▶ [Herausforderung]
Wiederholen Sie die Zeilen der Datensätze wortgetreu. Beginnen Sie bei der Zeile, die „table_header [808, 978, 1126, 1268]“ enthält, und hören Sie nach der Zeile mit „table_cell 生日： [91, 599, 460, 661]“ auf, wobei beide Zeilen dazugehören.

------ Datenauszug ------

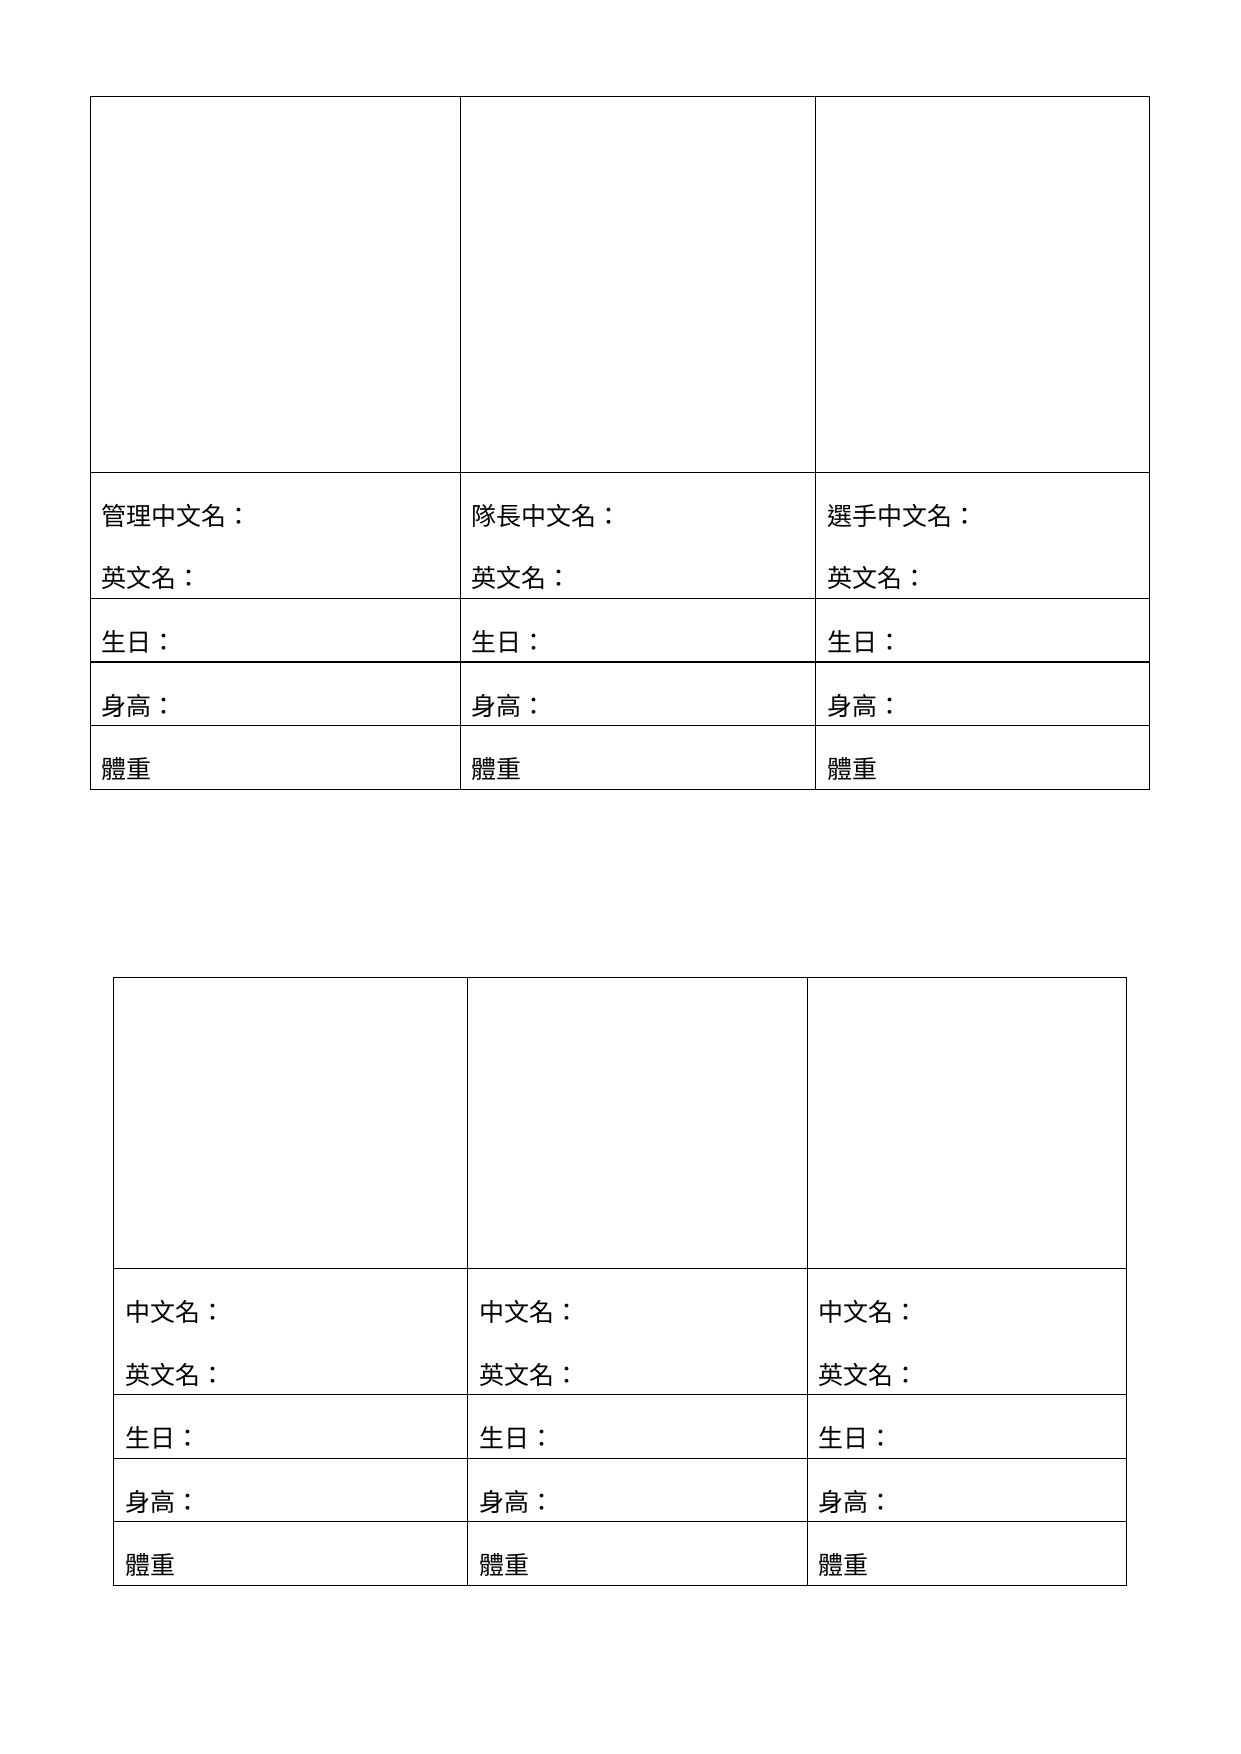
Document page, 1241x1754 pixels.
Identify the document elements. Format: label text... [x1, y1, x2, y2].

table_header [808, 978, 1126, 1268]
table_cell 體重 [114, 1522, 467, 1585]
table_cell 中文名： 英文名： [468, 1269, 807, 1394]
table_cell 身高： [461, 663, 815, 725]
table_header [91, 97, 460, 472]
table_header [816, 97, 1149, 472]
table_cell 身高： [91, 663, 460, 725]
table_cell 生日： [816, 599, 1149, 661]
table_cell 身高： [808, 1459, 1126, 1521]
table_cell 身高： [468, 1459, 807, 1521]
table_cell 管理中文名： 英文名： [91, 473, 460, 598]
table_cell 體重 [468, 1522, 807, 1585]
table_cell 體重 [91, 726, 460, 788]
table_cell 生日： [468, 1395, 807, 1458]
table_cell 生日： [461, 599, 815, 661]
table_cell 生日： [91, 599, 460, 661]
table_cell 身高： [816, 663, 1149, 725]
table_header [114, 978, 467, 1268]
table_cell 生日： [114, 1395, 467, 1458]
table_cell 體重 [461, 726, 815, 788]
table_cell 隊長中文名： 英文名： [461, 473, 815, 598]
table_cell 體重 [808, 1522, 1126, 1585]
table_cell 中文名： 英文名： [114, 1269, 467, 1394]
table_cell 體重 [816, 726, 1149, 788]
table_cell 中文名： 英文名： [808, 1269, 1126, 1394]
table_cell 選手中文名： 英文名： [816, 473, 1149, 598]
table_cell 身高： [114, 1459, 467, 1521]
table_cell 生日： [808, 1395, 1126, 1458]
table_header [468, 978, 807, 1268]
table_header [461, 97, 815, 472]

------
------ Datenauszug ------

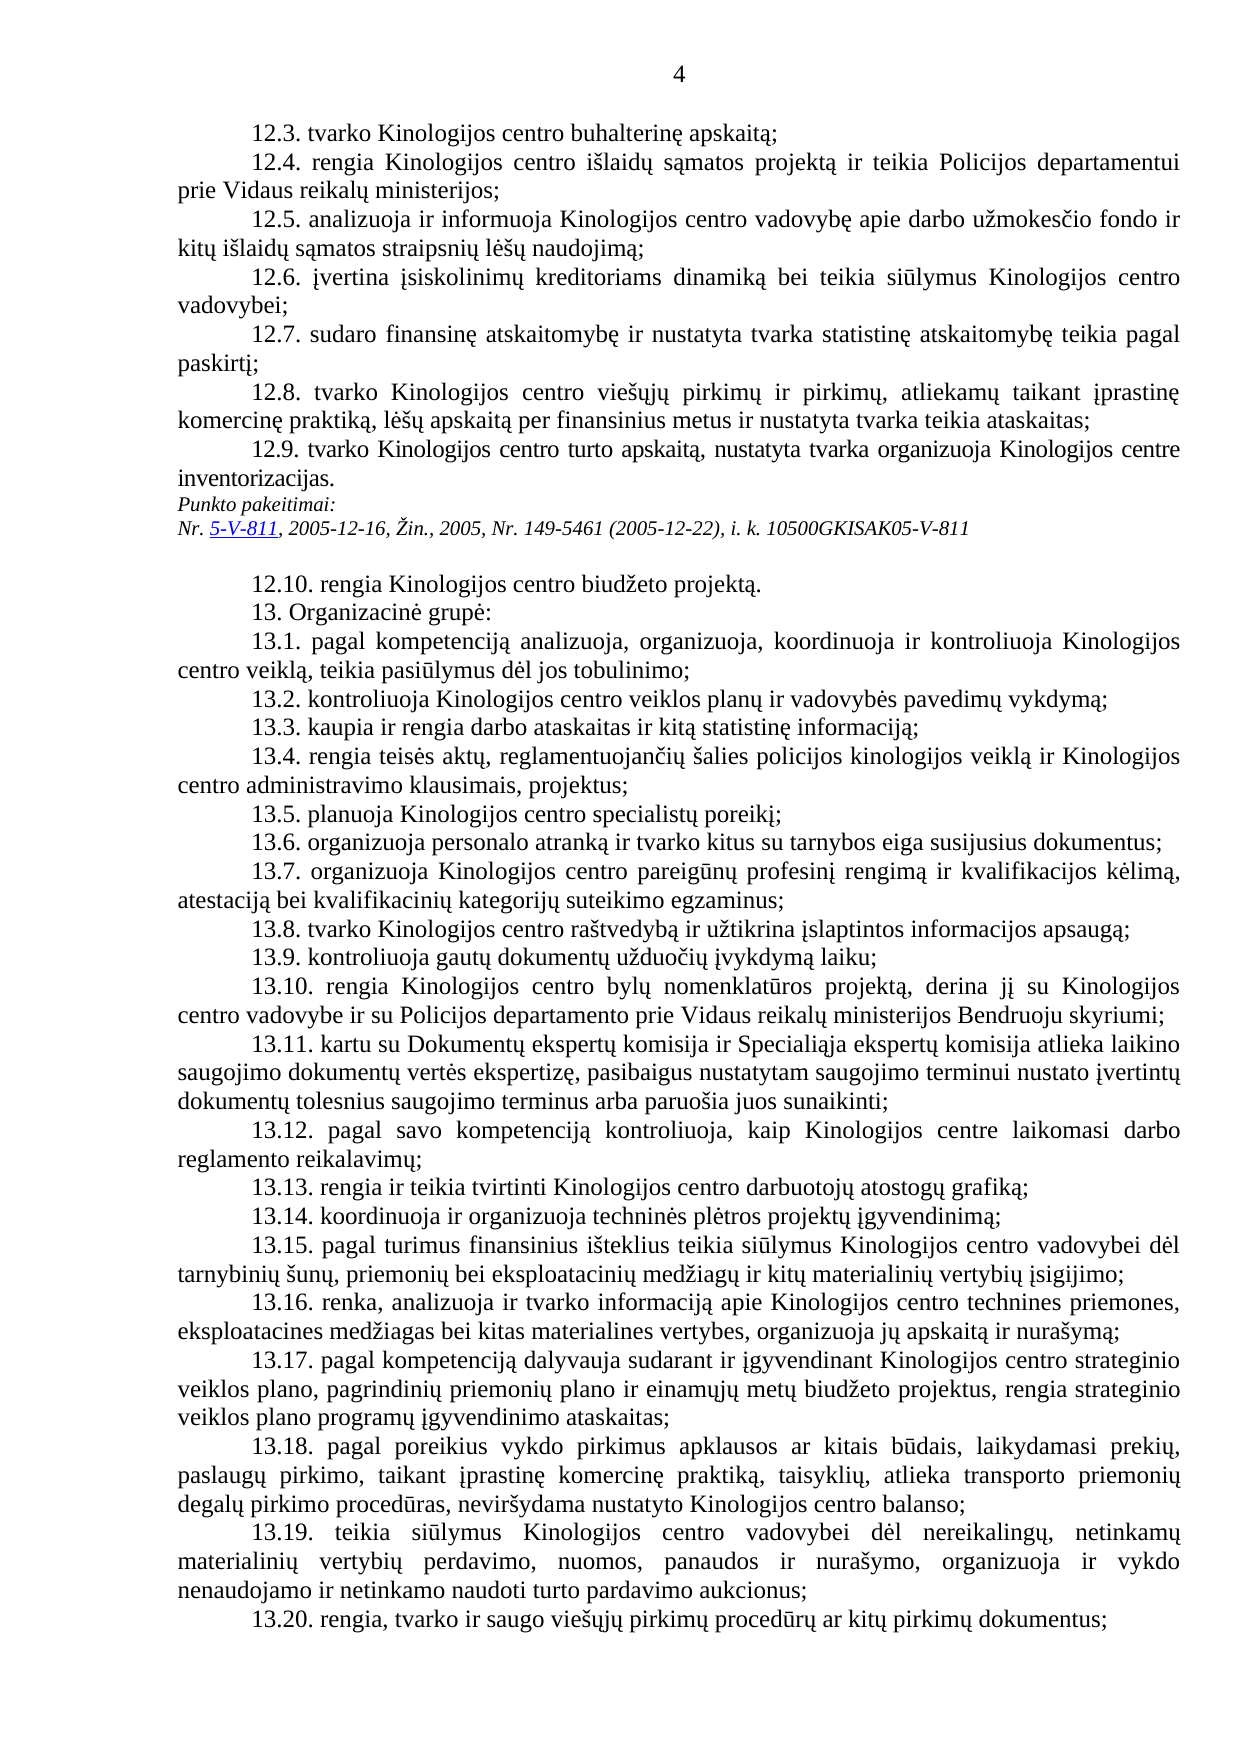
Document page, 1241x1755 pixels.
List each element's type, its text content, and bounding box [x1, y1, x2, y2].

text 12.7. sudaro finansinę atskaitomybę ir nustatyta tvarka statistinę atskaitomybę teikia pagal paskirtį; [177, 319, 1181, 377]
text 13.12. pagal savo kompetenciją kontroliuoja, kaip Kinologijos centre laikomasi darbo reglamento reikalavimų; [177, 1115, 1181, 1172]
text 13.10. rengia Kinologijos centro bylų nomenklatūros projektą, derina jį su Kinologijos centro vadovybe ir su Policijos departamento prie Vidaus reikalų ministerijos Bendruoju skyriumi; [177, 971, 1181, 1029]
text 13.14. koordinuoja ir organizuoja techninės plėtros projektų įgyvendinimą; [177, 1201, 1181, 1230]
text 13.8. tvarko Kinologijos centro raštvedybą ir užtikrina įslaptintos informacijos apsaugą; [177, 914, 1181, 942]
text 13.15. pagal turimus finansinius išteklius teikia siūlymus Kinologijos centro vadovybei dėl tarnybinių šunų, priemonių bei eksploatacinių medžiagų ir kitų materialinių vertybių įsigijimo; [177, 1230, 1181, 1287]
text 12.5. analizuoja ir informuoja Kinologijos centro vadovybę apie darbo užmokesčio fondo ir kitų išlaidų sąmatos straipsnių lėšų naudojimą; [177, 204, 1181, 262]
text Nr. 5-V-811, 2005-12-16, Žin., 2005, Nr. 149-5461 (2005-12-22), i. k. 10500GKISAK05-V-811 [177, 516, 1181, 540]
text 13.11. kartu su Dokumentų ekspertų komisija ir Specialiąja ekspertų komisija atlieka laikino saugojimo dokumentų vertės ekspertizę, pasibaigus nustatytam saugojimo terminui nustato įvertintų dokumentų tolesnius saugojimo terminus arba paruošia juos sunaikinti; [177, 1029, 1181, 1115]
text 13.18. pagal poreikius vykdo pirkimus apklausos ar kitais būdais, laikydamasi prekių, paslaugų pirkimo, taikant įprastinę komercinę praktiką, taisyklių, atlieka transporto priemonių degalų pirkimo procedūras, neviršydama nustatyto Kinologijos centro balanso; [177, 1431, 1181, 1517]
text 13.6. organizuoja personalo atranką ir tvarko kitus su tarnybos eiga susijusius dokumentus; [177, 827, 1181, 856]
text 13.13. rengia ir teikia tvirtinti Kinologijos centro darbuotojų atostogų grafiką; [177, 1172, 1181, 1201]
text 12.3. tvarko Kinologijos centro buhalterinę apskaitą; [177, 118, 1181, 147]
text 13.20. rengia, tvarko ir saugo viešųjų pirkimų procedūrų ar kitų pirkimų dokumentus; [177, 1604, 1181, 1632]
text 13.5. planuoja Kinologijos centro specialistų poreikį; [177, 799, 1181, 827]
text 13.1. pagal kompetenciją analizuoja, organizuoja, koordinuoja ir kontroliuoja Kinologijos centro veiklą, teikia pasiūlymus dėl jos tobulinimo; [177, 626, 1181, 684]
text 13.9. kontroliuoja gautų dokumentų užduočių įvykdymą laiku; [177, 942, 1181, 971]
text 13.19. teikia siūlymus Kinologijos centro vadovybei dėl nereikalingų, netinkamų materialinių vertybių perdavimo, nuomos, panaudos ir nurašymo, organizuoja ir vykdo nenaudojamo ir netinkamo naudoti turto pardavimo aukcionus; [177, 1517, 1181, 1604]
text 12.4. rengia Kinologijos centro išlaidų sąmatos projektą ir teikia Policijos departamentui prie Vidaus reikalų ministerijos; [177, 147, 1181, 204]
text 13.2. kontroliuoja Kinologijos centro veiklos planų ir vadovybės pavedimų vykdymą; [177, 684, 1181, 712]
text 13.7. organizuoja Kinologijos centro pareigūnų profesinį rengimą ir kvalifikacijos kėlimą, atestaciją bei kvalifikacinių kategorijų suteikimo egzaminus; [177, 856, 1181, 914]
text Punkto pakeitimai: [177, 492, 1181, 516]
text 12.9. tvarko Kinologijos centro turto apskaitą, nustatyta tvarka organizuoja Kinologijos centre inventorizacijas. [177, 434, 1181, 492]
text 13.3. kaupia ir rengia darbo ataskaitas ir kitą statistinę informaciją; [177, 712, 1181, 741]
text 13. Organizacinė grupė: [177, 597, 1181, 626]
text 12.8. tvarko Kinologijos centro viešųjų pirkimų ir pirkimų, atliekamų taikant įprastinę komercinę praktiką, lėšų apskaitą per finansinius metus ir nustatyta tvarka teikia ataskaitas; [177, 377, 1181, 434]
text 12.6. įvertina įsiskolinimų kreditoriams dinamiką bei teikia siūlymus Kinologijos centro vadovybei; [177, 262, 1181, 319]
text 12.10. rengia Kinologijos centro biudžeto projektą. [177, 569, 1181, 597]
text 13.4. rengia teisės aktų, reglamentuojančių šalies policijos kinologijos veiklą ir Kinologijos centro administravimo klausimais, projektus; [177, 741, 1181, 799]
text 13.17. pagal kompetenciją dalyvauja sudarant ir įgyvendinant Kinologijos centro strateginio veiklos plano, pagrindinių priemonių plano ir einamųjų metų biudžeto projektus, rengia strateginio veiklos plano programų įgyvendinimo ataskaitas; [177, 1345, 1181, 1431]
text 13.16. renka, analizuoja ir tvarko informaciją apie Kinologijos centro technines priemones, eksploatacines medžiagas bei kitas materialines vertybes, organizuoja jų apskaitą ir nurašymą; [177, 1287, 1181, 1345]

------

▶ [Ergebnis der Übung]
table_header [808, 978, 1126, 1268]
table_cell 體重 [114, 1522, 467, 1585]
table_cell 中文名： 英文名： [468, 1269, 807, 1394]
table_cell 身高： [461, 663, 815, 725]
table_header [91, 97, 460, 472]
table_header [816, 97, 1149, 472]
table_cell 身高： [91, 663, 460, 725]
table_cell 生日： [816, 599, 1149, 661]
table_cell 身高： [808, 1459, 1126, 1521]
table_cell 身高： [468, 1459, 807, 1521]
table_cell 管理中文名： 英文名： [91, 473, 460, 598]
table_cell 體重 [468, 1522, 807, 1585]
table_cell 體重 [91, 726, 460, 788]
table_cell 生日： [468, 1395, 807, 1458]
table_cell 生日： [461, 599, 815, 661]
table_cell 生日： [91, 599, 460, 661]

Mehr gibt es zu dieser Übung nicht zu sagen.